Source extract:
👩💻A Support Vector Machine (SVM) model is a supervised👀 machine learning model used for classification. It is simple but very useful. It uses a tool🔨 called hyperplane to separate data into different groups. It has different methods for both linear and non-linear data. And the methods that are used here are svmLinear and svmPloy.
Since SVM is a supervised model, the first step is to split the dataset into training and testing sets and assume the dataset is clean♻️. After the dataset split, we run🏃 the SVM in the training set and use the trained data to predict the testing set. Finally, we use a 📐📏confusion matrix to show how well is our prediction in terms of accuracy, recall, Specificity, etc.
We are 🔭interested in the effect of data split ratios on the model performance, so we compare two new ratios, 75:25 and 50:50 with the original ratio of 60:40 conducted by Dr.Hunt. We also implement both linear and poly methods on the dataset to see the difference in their performance.
The result for both splits and poly method are better📈 than the original model performance, which means that data split does have an impact on the model fitness. 🎊Because we know that two classes of variables have some overlaps, so it is expected that poly will be a better fit for the dataset. However, we did not test statistical significance for those changes🙊.
comparison <- matrix(c(0.9333, 0.9000, 0.7938, 0.8500, 0.9444, 0.9167, 0.8333, 1.0000,
0.9467, 0.9200, 0.9600, 0.8800, 0.9667, 0.9500, 0.9000, 1.0000),
ncol = 4, byrow = TRUE)
colnames(comparison) <- c("Accuracy", "Kappa", "Recall-Versi", "Recall-Virgi")
rownames(comparison) <- c("Linear 60:40", "Linear 75:25", "Linear 50:50", "NonLin 60:40")
comparison <- as.data.frame.matrix(comparison)
kable(comparison)
Accuracy | Kappa | Recall-Versi | Recall-Virgi | |
---|---|---|---|---|
Linear 60:40 | 0.9333 | 0.9000 | 0.7938 | 0.85 |
Linear 75:25 | 0.9444 | 0.9167 | 0.8333 | 1.00 |
Linear 50:50 | 0.9467 | 0.9200 | 0.9600 | 0.88 |
NonLin 60:40 | 0.9667 | 0.9500 | 0.9000 | 1.00 |
The SVM model can be used for identifying abnormalities such as fraudulent transactions, material misstatements, bankruptcies, abnormal reserves, etc. Auditors can utilize this machine learning model with other algorithms as well as financial ratios to improve their accuracy and efficiency.
Accuracy and Kappa both increased a little✨ bit
# data split
iris1 <- iris
train_index <- createDataPartition(iris1$Species, p = .75, list = FALSE, times = 1)

Short task A: Please copy from the SVM write-up the part that opens with the words containing "Accuracy and Kappa" and closes with "FALSE, times = 1)".
Short task B:
Answer these questions from the SVM write-up, one per line:
(i) What split ratio did the original model conducted by Dr.Hunt use?
(ii) What accuracy does the comparison table give for NonLin 60:40?
(iii) What value of p is passed to createDataPartition?
Short task C: Extend the SVM write-up from the point where it stops.

Data rows:

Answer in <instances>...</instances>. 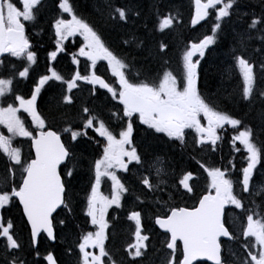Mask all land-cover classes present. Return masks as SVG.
<instances>
[{"label":"snow or ice","instance_id":"1","mask_svg":"<svg viewBox=\"0 0 264 264\" xmlns=\"http://www.w3.org/2000/svg\"><path fill=\"white\" fill-rule=\"evenodd\" d=\"M193 2V27L209 17L210 9L215 10L211 34L187 40L181 55L179 76L165 69L162 75L150 77L141 71L132 76V65L127 58L111 49L95 26L77 14L71 0H58L56 8L59 15L51 23L55 48L47 53L45 74L39 75L33 81L29 93L25 94L16 92L14 84L28 79L38 60L37 52L33 50L26 34L25 22L37 19L42 0H0V125L7 129V135L0 131V153L7 158L5 170L0 172V209L13 204L18 207L22 219L30 228L34 247L41 233L55 240L53 214L57 209L63 207L71 212L67 199L68 181L59 167L65 161L76 159L71 145L81 138L91 139L89 130L102 138L103 143L97 141L101 150L90 164L92 176L85 208V215L96 230L87 231L79 237L76 245L80 253L79 264H125V258L116 260L106 245L110 227L106 214L113 205L122 207V197L130 191L117 173L128 172L133 162L141 166L138 168V172H141L145 163L134 143L137 119L139 125L146 126L153 134L162 133L181 145L186 144V130H193L194 151L210 146L214 152L217 142L221 140L220 133L227 125L233 129V150L246 153V162L237 170L233 161H229L228 165L215 166L193 156L202 173L206 174L207 184L199 195L196 191L198 177L193 170L179 174L173 171L169 176L160 158L152 161L146 170L147 174L139 175L138 179L148 192L169 189L167 200L155 201L159 211L154 215V223L166 234V250L171 251V257H166L163 264H177L176 254L181 243L182 259L178 260V264H193L197 257H206L214 264H225L222 237L242 241L246 256L234 261V264H264V201L256 203L255 197L260 193L253 188L255 170L264 161V142H258L255 130L246 125L243 119L219 110L198 88L200 58L205 56L210 45L216 43L225 18H231L238 0ZM105 9L106 18L114 22L127 23L133 14L131 7L115 5L112 0H106ZM65 14L69 18H65ZM135 15L139 16V12ZM157 17L161 32L181 22L179 13L171 11L166 15L158 11ZM261 24H264V14L261 17L252 15L245 31L237 34V46L232 49L233 65L228 69L229 75L233 68L239 70L242 78L241 98L248 102L254 97L258 79L264 80V58L255 61L245 55L248 42L253 39L250 30L257 29ZM77 34L83 37L84 42L72 54V64L77 66L76 70L65 77L51 62L65 50L64 42ZM259 39L264 42V35ZM123 43L128 44L129 41ZM166 47L165 43H160L159 51L163 52ZM255 51L264 52V49L257 48ZM5 54L20 62L19 65H8V75L3 73ZM78 57L85 58L88 63L83 73L79 68L81 61ZM100 61L106 62V71L114 78L112 82L98 74L97 65ZM50 81L59 82L61 91L59 98L53 96L48 102L46 115L38 100ZM81 82L91 86L90 97H95L98 89H103L110 94L112 101L117 102L119 110L111 112V116L117 118L115 126L88 107L87 100L82 103L76 118H69L70 114L65 109L75 104L73 90H79ZM9 96L13 99L5 106ZM260 96L264 97V91L260 92ZM58 124L64 126L58 127ZM66 135L69 137L68 142L64 139ZM17 138L30 142L28 156L22 146L14 143ZM237 142L242 150L236 146ZM74 171V167L69 168L66 176L73 177ZM234 172L237 173L236 179H233ZM162 176L169 178L161 179ZM105 178L111 181L110 195H104L101 191ZM177 193L195 202L191 206H182L173 200ZM135 199L141 204L145 203L139 195ZM227 206L240 210L239 225L229 223ZM143 215L142 210L135 208L127 213V220L134 222V231L131 233L134 242L124 248L127 258H131L129 264H134L148 250L147 241L150 237L144 234ZM60 224L66 225V221L61 220ZM0 239L4 241L5 264H23L12 254L21 247L15 234V223L10 217L5 221L2 214ZM89 249H98V252ZM44 259L48 264H56L52 252H48Z\"/></svg>","mask_w":264,"mask_h":264},{"label":"trees","instance_id":"2","mask_svg":"<svg viewBox=\"0 0 264 264\" xmlns=\"http://www.w3.org/2000/svg\"><path fill=\"white\" fill-rule=\"evenodd\" d=\"M72 1L82 12L88 14V16L94 17V20L101 29L107 42L113 47L114 51L127 58L135 73L141 71L144 75L152 77L156 74L157 70H160L162 67L177 66L179 48L187 41V39H191V37L193 38L192 35L195 34L187 27L190 7L186 0H112L115 5H126L133 9V14L130 16L127 23L114 22L106 18V0ZM57 2L58 1L56 0H48L45 5H41L38 11L41 12V17L46 14L49 16V13L51 14V12H55L57 10ZM238 3L240 6L246 8L247 15L236 13L223 23L224 26L220 30L217 41L218 43L215 48L208 53L207 66L204 67L202 72V84L206 93L212 97L214 101L220 103L222 106L229 107L231 110L239 113L244 121L249 122L255 130L258 142H264V98L258 97L257 101L254 99L251 102L242 100L239 83L236 80H231L227 69L225 68V71L222 70V68L220 70L217 69L216 72V69L212 68L213 62H216L217 60L221 62L223 61V65L233 62L232 49L234 46H237L233 37V30H239V28L245 30L247 24L250 23L252 15L261 17V15L264 14V0H238ZM158 11L161 14H168L170 11L172 13H179V19H181V22L174 28L170 29V31L161 34L155 30V19L157 18ZM136 12H139V16L135 15ZM41 17L39 24L42 27L44 26V28H47L48 23L41 20ZM262 30H264V24L258 25L257 29L250 30L253 39L248 43L249 45L247 46L246 51L250 56L257 55L262 57L264 55V52H254L257 48L264 49V42L259 39L260 36L264 35V31ZM41 34L42 33L40 32H36L37 40L40 39ZM42 36L46 39L48 36L47 32L43 33ZM125 40H128L129 43L124 44L123 42ZM177 41L179 45L178 49L173 47V43H176ZM160 43H165L167 45L163 52L159 51ZM37 45L38 43H36V46ZM137 45H139V47ZM147 55H149L148 58ZM40 61H44V54L42 53L38 54V64ZM32 77L33 74H30L29 78ZM217 77L219 80L222 79L220 80V85L216 84ZM55 84L56 83L51 82L49 86L47 85L40 98V107L46 115H48V102L53 96L59 98V93L54 87ZM19 87L20 86H17L16 88ZM221 88H226V91H221ZM219 92H221L222 95ZM74 96L75 104L65 109V111L70 114V119L74 120L76 118L81 109L82 103L85 100L88 101V107L93 108L103 117H110L112 103L106 95L97 93L95 97H90V90L82 89L76 92ZM63 126V124H58V127ZM139 140L141 142L140 149L144 151V155H146L149 164L153 159L160 158V160L162 159L163 161V167L168 173H172L173 171L177 173L183 168L189 166L196 167V164H192L190 159L193 156L201 157L198 151L193 150V147L187 144L179 146L177 143H169L164 141L162 137L160 138L146 134L140 135ZM97 149L98 146L94 144L93 141L91 143L86 139H82V141L79 140V142L75 143L73 148L76 159L69 161L67 164V167H74L75 171L73 177L66 179L68 181L67 199L69 206L71 207V212L64 208L61 210L63 215L61 212L58 213V217L62 216V220L64 218L66 219V225H59L61 230L57 236L59 242L54 244V246H56L55 254L61 264H70L71 262L73 263V261L75 263L73 254L69 255L68 251L74 248L77 234L85 226V218L81 213V209L84 193L91 178L90 164ZM222 150L224 153V147H221V149L217 151L216 156L218 157V161L223 160ZM6 160L7 158L1 157L0 154V172L5 170L4 165L7 163ZM162 177V179L169 178L165 176ZM128 185L132 192L131 194L135 197L139 195L142 200L151 203V205L145 204L144 209L146 210L143 211L144 216H151L154 210H159L155 203L157 199L167 200L169 198V190L164 193L165 196L162 194L157 199L145 195L147 194V191L144 190L139 180H134L133 177L130 178ZM176 200H181V198L176 196ZM135 202L136 199L133 201L128 200L125 203L127 206L126 209L138 206ZM5 211H8L7 217H10L15 223V232L18 239H20L21 245L18 252L12 254L22 262L30 259L28 262H30L29 264H32L34 260L29 257L32 250L30 249L29 237L19 212L20 210L15 204H13L5 208ZM122 217H124L123 211H121V215H119V221H122ZM235 223H237V221H235ZM128 238L129 234L127 233L125 224L122 222L116 224L110 242L112 253L121 256L120 248ZM150 243L151 249H153L156 244L155 239L153 238ZM48 248L49 246L41 245L33 255L35 260L39 262L40 256L47 251ZM230 249H235L236 252H238V255L241 256V259L245 256L241 245L237 246L234 244L226 248V258L230 256ZM37 252H39V256H37ZM150 255L149 259L154 260L161 258L159 261L162 260L160 253L154 251V253H151ZM28 262H26V264H28ZM140 263L142 262L140 261ZM230 263L231 262H229V264ZM0 264H5V247L2 245H0Z\"/></svg>","mask_w":264,"mask_h":264},{"label":"rangeland","instance_id":"3","mask_svg":"<svg viewBox=\"0 0 264 264\" xmlns=\"http://www.w3.org/2000/svg\"><path fill=\"white\" fill-rule=\"evenodd\" d=\"M46 4V3H45ZM76 6V5H75ZM247 12H245L244 10H241L240 12H237V14H242V15H244V14H246ZM47 23H48V21H47ZM235 30V29H234ZM233 30V37H234V40H235V44L237 45V41H238V39H239V36L237 35L238 33H242V32H244L245 30L243 29V28H239V30H235L234 31ZM249 43V42H248ZM249 45V44H248ZM173 47L174 48H177L178 49V47H179V45H178V41L176 42V43H173ZM150 51V50H149ZM254 52H255V50H254ZM148 56L149 55H147V58H148ZM224 64V62L222 61H219V60H217L216 62H213V69L215 68L216 69V72H217V69H221L222 68V70H224L225 71V68L227 69V71H228V69H229V64H226V65H223ZM222 65V66H221ZM159 70H157V72H158ZM225 73V72H224ZM150 74H152V73H150ZM155 74V73H154ZM216 80H217V82H216V84L217 85H220V80H222V79H218V77L216 78ZM229 80H230V78H229ZM221 91H226V88H221ZM220 94H221V92H219ZM222 95V94H221ZM239 143V142H238ZM199 153H200V156H201V151H199ZM154 158V157H153ZM157 158H155V159H153L152 161H154V160H156ZM151 161V162H152ZM150 162V163H151ZM264 190V184L263 185H259V184H257L256 185V191H258V192H261V191H263ZM125 227H126V225H125ZM69 246V245H68ZM155 252H158V249L155 251ZM230 252H231V254H230V258L233 260V261H238V260H242L241 259V256H239L238 255V252H236V250L235 249H230ZM151 255H148V257H150ZM161 258H159V259H154V260H152V259H148V261H146V262H143V263H141V264H153V263H156L157 261H159ZM151 262H150V261ZM232 260H230V259H228V261H230L231 262V264H234V262L232 261ZM28 261H30V259H28V260H26V262H28ZM70 264H74V261H73V263L71 262Z\"/></svg>","mask_w":264,"mask_h":264},{"label":"water","instance_id":"4","mask_svg":"<svg viewBox=\"0 0 264 264\" xmlns=\"http://www.w3.org/2000/svg\"><path fill=\"white\" fill-rule=\"evenodd\" d=\"M194 10H195V6H194ZM199 258L207 259L206 257H197L196 259H199ZM208 261H210V260H208ZM210 262L214 263L213 261H210Z\"/></svg>","mask_w":264,"mask_h":264},{"label":"flooded vegetation","instance_id":"5","mask_svg":"<svg viewBox=\"0 0 264 264\" xmlns=\"http://www.w3.org/2000/svg\"><path fill=\"white\" fill-rule=\"evenodd\" d=\"M63 57V56H62ZM140 152H142V153H144L141 149H140ZM160 262V261H159ZM159 262H157V263H159Z\"/></svg>","mask_w":264,"mask_h":264},{"label":"bare ground","instance_id":"6","mask_svg":"<svg viewBox=\"0 0 264 264\" xmlns=\"http://www.w3.org/2000/svg\"><path fill=\"white\" fill-rule=\"evenodd\" d=\"M155 264H158L157 262Z\"/></svg>","mask_w":264,"mask_h":264}]
</instances>
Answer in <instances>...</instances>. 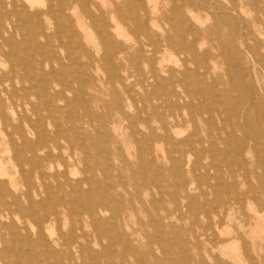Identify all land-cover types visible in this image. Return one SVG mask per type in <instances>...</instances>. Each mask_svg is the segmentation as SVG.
Listing matches in <instances>:
<instances>
[{
	"label": "rangeland",
	"instance_id": "rangeland-1",
	"mask_svg": "<svg viewBox=\"0 0 264 264\" xmlns=\"http://www.w3.org/2000/svg\"><path fill=\"white\" fill-rule=\"evenodd\" d=\"M246 1L192 0L194 12L190 6L179 3L189 19L185 24H191L192 32L187 33V39L194 42L197 49L195 55H188L186 65L189 70L202 65L199 71L208 70L212 74L210 79H205L212 85L210 95L217 98L212 116H216V109L224 114L221 123L214 120L215 125H207L204 120L209 117L208 113L180 109L182 117L176 126L182 133L177 139L192 135L191 144L195 149L189 152L187 146H181L177 152H164L161 158L158 145L148 143L151 151L146 154L145 150L137 149L136 142L143 144L141 137H132L135 133L132 135L131 130L140 129L142 119L155 126L157 120L151 109L144 106L134 123L120 117L108 102L110 96L104 92L108 73L97 61L93 45L87 41L83 44L92 52L89 66L87 57L73 52L70 38L47 32L51 40L40 53L50 49L62 58L64 69L54 63L43 67L46 88L49 92L53 88L63 89V100L56 103L63 112L58 115L62 120L61 129L71 126L83 130L82 142L89 157L84 164L70 167L68 178L73 185L80 179L90 181L81 186L83 199H86V189L94 192L92 198L97 197L98 193L91 188L96 185L106 188L110 197L112 194L116 203L106 204L102 216L108 220L106 231L111 236H124L130 244L125 245L124 240L112 242L108 250L95 246L93 221L83 218L86 240L93 246L95 255L88 254L82 264H152L150 249L163 247L168 249V258L173 264H264V19L253 17ZM259 2L264 6V0ZM16 39L23 41L19 36ZM37 41L41 45L45 43L41 38ZM35 52L32 45L27 46L22 57L25 54L29 60ZM175 58L178 60L176 55ZM80 63H84L83 68L79 67ZM89 76L94 78L97 90L92 91L85 85L84 94H76L65 88L70 84L73 90H79L81 84L77 83V78ZM200 87L201 84L193 81L187 85L190 91L196 92L197 96L192 99L195 107L204 106L206 101ZM92 94L100 100L95 98L83 108V99ZM69 118L74 120L71 124ZM217 127L221 128L220 132ZM196 139L209 141L203 143L205 163L202 164H191L186 157L188 152L190 159L196 158V149L200 148ZM210 149H215L217 156H211ZM10 153L4 151L2 156L7 170L13 172L8 160ZM172 158L177 159V163ZM141 160L151 162L152 166L136 168ZM127 163L133 167L128 168ZM133 169L136 174L143 169L145 184L141 179L134 181ZM35 175L27 177L34 183L37 182ZM10 178L18 183L12 192L23 207L11 203L12 198L5 192L8 188L5 182ZM0 184V208L9 201L11 212L1 223L9 225L16 219L20 222L18 230L28 222L37 227L36 218L23 213V208L29 204L23 195L26 192L21 177L3 176ZM67 191L73 194L68 188ZM32 209L33 214L38 212L49 218L42 225L52 227L55 235L66 234V228L72 223L68 209L56 206L51 200L43 207L35 205ZM51 211L56 214L51 215ZM102 236L103 245L111 243L108 235ZM31 249L28 242H22L12 231L0 227V251L18 257V264H54L52 259L46 261L35 254L29 255ZM156 255L163 258L165 254L161 250ZM180 258L187 259L186 263H181ZM0 264H4L1 258Z\"/></svg>",
	"mask_w": 264,
	"mask_h": 264
},
{
	"label": "bare ground",
	"instance_id": "bare-ground-1",
	"mask_svg": "<svg viewBox=\"0 0 264 264\" xmlns=\"http://www.w3.org/2000/svg\"><path fill=\"white\" fill-rule=\"evenodd\" d=\"M246 2L253 17L257 20L264 19V6L260 5L259 0ZM179 3L190 6L191 12H194L192 0H0V177H21V184L25 186L26 192L23 195L28 198L26 202L29 204L23 208V213L29 218L33 215L38 222L37 227L29 222L22 224L19 230V220L13 219L9 225L1 223L11 213L7 201L6 204H1L0 227L12 231L22 242H28L32 246L29 255L35 254L46 261L52 259L54 264H82L88 254L95 255L93 246L86 240L83 218L93 221L95 246L108 250L112 242H127L124 236H111L106 231L108 220L102 216L106 212L105 205L114 203L112 194L110 197L106 188L94 185L91 188L98 193L97 197L92 198L94 192L86 189V199H83L81 186L90 181L80 179L73 185L68 178L70 167L84 164L89 157L87 147L82 142L83 130L71 126L61 129L62 120L58 115L60 111V114L63 112L56 103L63 100V89L53 88L49 92L46 88L43 67L54 63L61 70L63 68L62 58L50 49L44 54L40 53V49L46 48L51 40V35L47 32L70 38L73 52L77 56L87 57L89 66L92 52L85 49L83 44L87 41L93 45L97 61L103 64L108 73V86L104 92L110 96L111 100L108 102L120 117L134 123L144 106L151 109L157 120L155 126L142 119L140 129L131 130L132 135L135 133L133 139H142L143 144L136 142L139 151L149 153L151 147L148 143H154L159 146L160 158L164 156V152H177L181 146H187L191 152L195 149L191 144L192 135L186 139H177L182 133L176 126L182 117L180 109L186 108L191 113L194 110L199 114L208 113L209 117L204 120L207 125H215L216 120L221 123L220 118L224 112L216 109V116H212L217 98L210 95L212 85L205 80L210 79L212 74L208 70L199 71L202 65H197L193 70H189L186 65L189 62L188 55H195L197 49L195 43L187 39V33L192 32L191 24H185L189 19L183 14ZM191 17L196 18L195 15ZM17 36L23 41L17 42ZM38 38L45 43L41 45ZM30 45L36 52L26 60L22 53ZM175 55L178 57V60L175 58L176 61ZM83 65L84 63H80L79 67L83 68ZM191 81L202 86L200 91L206 98L202 107L192 104V99L197 95L195 90L187 88ZM77 83L81 84L79 90H73L70 84L65 88L76 94H84L85 85L92 91L98 88L94 78L90 76L86 79L77 78ZM95 98L92 94L83 99L81 105L86 108V104ZM139 105L142 108H136ZM68 121L71 124L74 120L69 118ZM216 129L221 131L220 127ZM196 141L200 146L196 149V158L190 159L191 153L188 152L186 157L191 164H202L205 163L203 143L208 140ZM4 151L11 152L8 160L13 172H9L4 165ZM209 153L213 157L217 156L215 149H210ZM172 161L177 163L178 160L172 158ZM147 164L152 166L151 162L141 160L136 168ZM127 166L131 169L133 164L127 163ZM54 168L56 172H53ZM30 174H36L37 182L33 183L28 179L27 175ZM132 174L134 181L141 179L142 184H145L143 169L137 174L133 169ZM5 184L8 186L5 192L12 198L11 203L21 207L12 192L13 189L16 190L18 183L10 178ZM67 188L72 195H69ZM50 200L56 206L68 209L65 211L72 223L66 228V234L59 232L55 235L52 227L44 228L42 225L49 218L38 212L33 214L32 208L35 205L43 207ZM50 214L56 213L51 211ZM78 221L82 223L78 224ZM102 235H108L111 243L103 245ZM125 245L130 246L129 243ZM150 250L152 264H173L165 247ZM161 250L165 255L158 258L156 254ZM0 258L4 264H18V257L11 254L0 251ZM141 258L139 256V261ZM186 261L187 259L180 258L181 263Z\"/></svg>",
	"mask_w": 264,
	"mask_h": 264
}]
</instances>
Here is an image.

Task result A:
Accuracy and Kappa both increased a little✨ bit
# data split
iris1 <- iris
train_index <- createDataPartition(iris1$Species, p = .75, list = FALSE, times = 1)

Task result B:
(i) 60:40
(ii) 0.9667
(iii) .75

Task result C:
iris_train <- iris1[train_index,]
iris_test <- iris1[-train_index,]
# train
iris_svm_train <- train(
form = factor(Species) ~.,
data = iris_train,
trControl = trainControl(method = "cv",
number = 10,
classProbs = TRUE),
method = "svmLinear",
preProcess = c("center", "scale"),
tuneLength = 10
)
# iris_svm_train
summary(iris_svm_train)
Length Class Mode
1 ksvm S4
# predict
iris_svm_predict <- predict(iris_svm_train, iris_test, type = "prob")
iris_svm_predict <- cbind(iris_svm_predict, iris_test)
iris_svm_predict <- iris_svm_predict %>%
mutate(prediction = if_else(setosa > versicolor & setosa > virginica, "setosa",
if_else(versicolor > setosa & versicolor > virginica, "versicolor",
if_else(virginica > setosa & virginica > versicolor, "virginica", "PROBLEM"))))
# table(iris_svm_predict$prediction)
confusionMatrix(factor(iris_svm_predict$prediction), factor(iris_svm_predict$Species))
Confusion Matrix and Statistics
Reference
Prediction setosa versicolor virginica
setosa 12 0 0
versicolor 0 10 0
virginica 0 2 12
Overall Statistics
Accuracy : 0.9444
95% CI : (0.8134, 0.9932)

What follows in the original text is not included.